■ **PROMPT A**: Rewrite the records from their first line through the line with "23: (367, 83)", replacing "top-left" with "upper-left" and leaving everything else unchanged.

■ **PAGE TEXT**:
Examine both sides of the door carefully. On one side, the glass door panel will be held in by caulk and wood beads (trim). You will be able to see nail holes in the trim around the glass, and there will be clear joints between the trim and the rest of the door. On the other side, the trim is actually part of the door. You will only be working on the side that is removable, which is where you see the nails and/or caulk.

Cut away the caulk surrounding the glass and wood bead using your utility knife. Work carefully so you do not damage the trim.

Pry the wood beads away from all four sides of the glass using a hammer and chisel. Remove the nails from these wood trim pieces and set them aside for reuse.

Remove the existing glass panel from the door. It is best to wear gloves, and always use caution when handling glass. Wrap the glass in newspaper and tape it tightly shut before disposing of it.

Purchase a new piece of glass that is the same thickness as your old glass. You will need glass that is 1/8-inch smaller than the opening, both vertically and horizontally. For added safety, choose laminate or tempered glass. These materials will break into many small pieces if damaged, unlike regular glass, which can break into dangerous shards. You can purchase this material at a home improvement or hardware store. Masonite also offers specialty designer glass panels on its website.

Set the new panel into the opening. Use a clear silicone to caulk the glass into place.

Replace the wood trim and nail it into place using small finish nails. Remember that you are not trying to secure the trim to the glass. Instead, angle the nails so they penetrate the wood around the glass.

■ **DATA IN THIS EXERCISE**:
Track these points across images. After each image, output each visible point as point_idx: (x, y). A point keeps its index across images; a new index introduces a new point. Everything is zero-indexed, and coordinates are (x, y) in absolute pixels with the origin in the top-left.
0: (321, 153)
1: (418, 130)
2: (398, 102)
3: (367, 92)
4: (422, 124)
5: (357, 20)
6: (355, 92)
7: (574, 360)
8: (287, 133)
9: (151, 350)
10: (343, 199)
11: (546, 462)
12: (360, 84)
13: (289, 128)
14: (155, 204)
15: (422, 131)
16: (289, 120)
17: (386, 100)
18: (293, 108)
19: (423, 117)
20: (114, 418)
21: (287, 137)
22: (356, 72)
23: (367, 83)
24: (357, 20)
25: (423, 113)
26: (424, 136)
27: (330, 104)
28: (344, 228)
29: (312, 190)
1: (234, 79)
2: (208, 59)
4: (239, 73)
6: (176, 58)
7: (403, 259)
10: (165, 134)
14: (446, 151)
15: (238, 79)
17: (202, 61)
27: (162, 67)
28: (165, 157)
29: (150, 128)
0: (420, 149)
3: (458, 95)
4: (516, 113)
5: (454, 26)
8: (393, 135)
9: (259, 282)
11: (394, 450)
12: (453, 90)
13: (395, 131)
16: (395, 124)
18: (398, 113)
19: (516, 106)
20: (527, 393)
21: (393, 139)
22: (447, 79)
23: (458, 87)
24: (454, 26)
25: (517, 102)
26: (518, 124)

■ **PROMPT B**:
Answer these questions from the door glass instructions:
(i) What tool is used to cut away the caulk around the glass?
(ii) How much smaller than the opening should the new glass be?
(iii) What kind of nails are used to put the trim back?

■ **FINAL ANSWER A**:
Track these points across images. After each image, output each visible point as point_idx: (x, y). A point keeps its index across images; a new index introduces a new point. Everything is zero-indexed, and coordinates are (x, y) in absolute pixels with the origin in the upper-left.
0: (321, 153)
1: (418, 130)
2: (398, 102)
3: (367, 92)
4: (422, 124)
5: (357, 20)
6: (355, 92)
7: (574, 360)
8: (287, 133)
9: (151, 350)
10: (343, 199)
11: (546, 462)
12: (360, 84)
13: (289, 128)
14: (155, 204)
15: (422, 131)
16: (289, 120)
17: (386, 100)
18: (293, 108)
19: (423, 117)
20: (114, 418)
21: (287, 137)
22: (356, 72)
23: (367, 83)

■ **FINAL ANSWER B**:
(i) A utility knife.
(ii) 1/8 inch smaller, both vertically and horizontally.
(iii) Small finish nails.